--- ИЗВЛЕЧЁННЫЙ ТЕКСТ ---
====

Антон Осанов — Полёвка в потоке Юнга

Этот текст волновал меня ещё с апреля, когда «Сорока на виселице» была намеренно прочитана в просыпающейся омской степи. О гностицизме, о графомании, о лучшем русском писателе наших дней и о том, что не так с его прекрасным романом. Эссе может показаться странным или произвольным, но оно лишь ведёт двойной разговор с миром «Сороки». Антон Осанов
Полёвка в потоке Юнга
Ранним апрелем небо в омской степи похоже на небо Регена. Тоже войлочное и нескончаемое, словно кто-то смял невозможную фигуру и накрыл ею сухую траву. Синхронизироваться с потоком Юнга хотелось там, где белые волосы ковыля свидетельствуют бесконечное. И вот, в самом начале своей космической головоломки Эдуард Веркин неожиданно объявляет:
Апрель, степь, небо…
Синхронную физику не интересуют совпадения. Её занимают закономерности. Пусть даже самые архаичные.

====

--- ИСХОДНЫЕ СТРОКИ ---
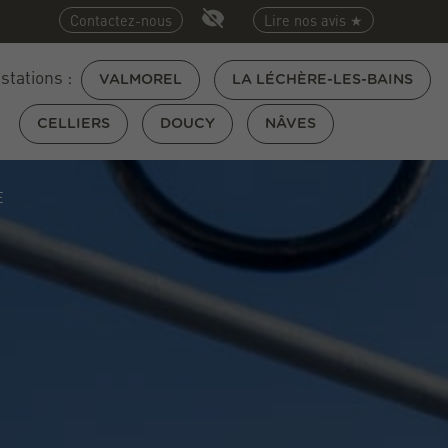
Contactez-nous
Lire nos avis ★
 stations :
VALMOREL
LA LÉCHÈRE-LES-BAINS
CELLIERS
DOUCY
NÂVES
E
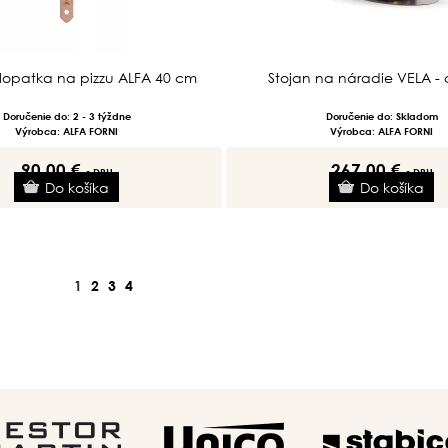
lopatka na pizzu ALFA 40 cm
Stojan na náradie VELA -
Doručenie do: 2 - 3 týždne
Doručenie do: Skladom
Výrobca: ALFA FORNI
Výrobca: ALFA FORNI
90.00 €
267.00 €
s DPH
s DPH
1
2
3
4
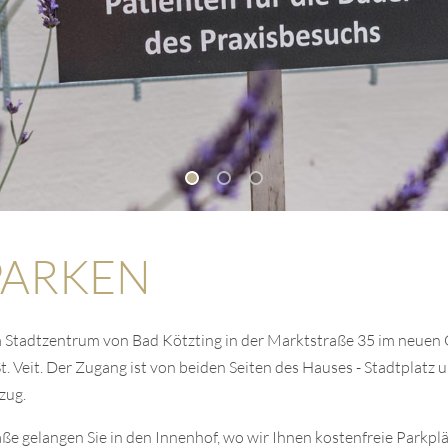
PARKEN
im Stadtzentrum von Bad Kötzting in der Marktstraße 35 im neuen
 Veit. Der Zugang ist von beiden Seiten des Hauses - Stadtplatz u
zug.
ße gelangen Sie in den Innenhof, wo wir Ihnen kostenfreie Parkpl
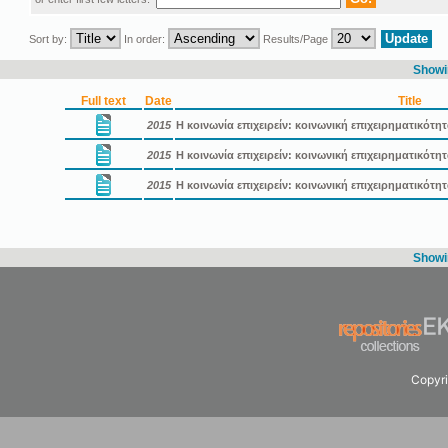
Sort by:
In order:
Results/Page
Showin
Full text
Date
Title
2015
Η κοινωνία επιχειρείν: κοινωνική επιχειρηματικότη
2015
Η κοινωνία επιχειρείν: κοινωνική επιχειρηματικότ
2015
Η κοινωνία επιχειρείν: κοινωνική επιχειρηματικότ
Showin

====

--- ЗАДАНИЯ ДЛЯ ВЫПОЛНЕНИЯ ---
1 > Повторите без изменений фрагмент эссе между словами «Этот текст волновал» и «даже самые архаичные.» включительно.
2 > Перепишите дословно исходные строки, начиная со строки, где стоит «lopatka na pizzu ALFA 40 cm», и до последней строки включительно. Картинки в ответ не включайте.

--- ПИСЬМЕННЫЕ ОТВЕТЫ ---
1 >
Этот текст волновал меня ещё с апреля, когда «Сорока на виселице» была намеренно прочитана в просыпающейся омской степи. О гностицизме, о графомании, о лучшем русском писателе наших дней и о том, что не так с его прекрасным романом. Эссе может показаться странным или произвольным, но оно лишь ведёт двойной разговор с миром «Сороки». Антон Осанов
Полёвка в потоке Юнга
Ранним апрелем небо в омской степи похоже на небо Регена. Тоже войлочное и нескончаемое, словно кто-то смял невозможную фигуру и накрыл ею сухую траву. Синхронизироваться с потоком Юнга хотелось там, где белые волосы ковыля свидетельствуют бесконечное. И вот, в самом начале своей космической головоломки Эдуард Веркин неожиданно объявляет:
Апрель, степь, небо…
Синхронную физику не интересуют совпадения. Её занимают закономерности. Пусть даже самые архаичные.

2 >
lopatka na pizzu ALFA 40 cm
Stojan na náradie VELA -
Doručenie do: 2 - 3 týždne
Doručenie do: Skladom
Výrobca: ALFA FORNI
Výrobca: ALFA FORNI
90.00 €
267.00 €
s DPH
s DPH
1
2
3
4
PARKEN
im Stadtzentrum von Bad Kötzting in der Marktstraße 35 im neuen
 Veit. Der Zugang ist von beiden Seiten des Hauses - Stadtplatz u
zug.
ße gelangen Sie in den Innenhof, wo wir Ihnen kostenfreie Parkpl
Sort by:
In order:
Results/Page
Showin
Full text
Date
Title
2015
Η κοινωνία επιχειρείν: κοινωνική επιχειρηματικότη
2015
Η κοινωνία επιχειρείν: κοινωνική επιχειρηματικότ
2015
Η κοινωνία επιχειρείν: κοινωνική επιχειρηματικότ
Showin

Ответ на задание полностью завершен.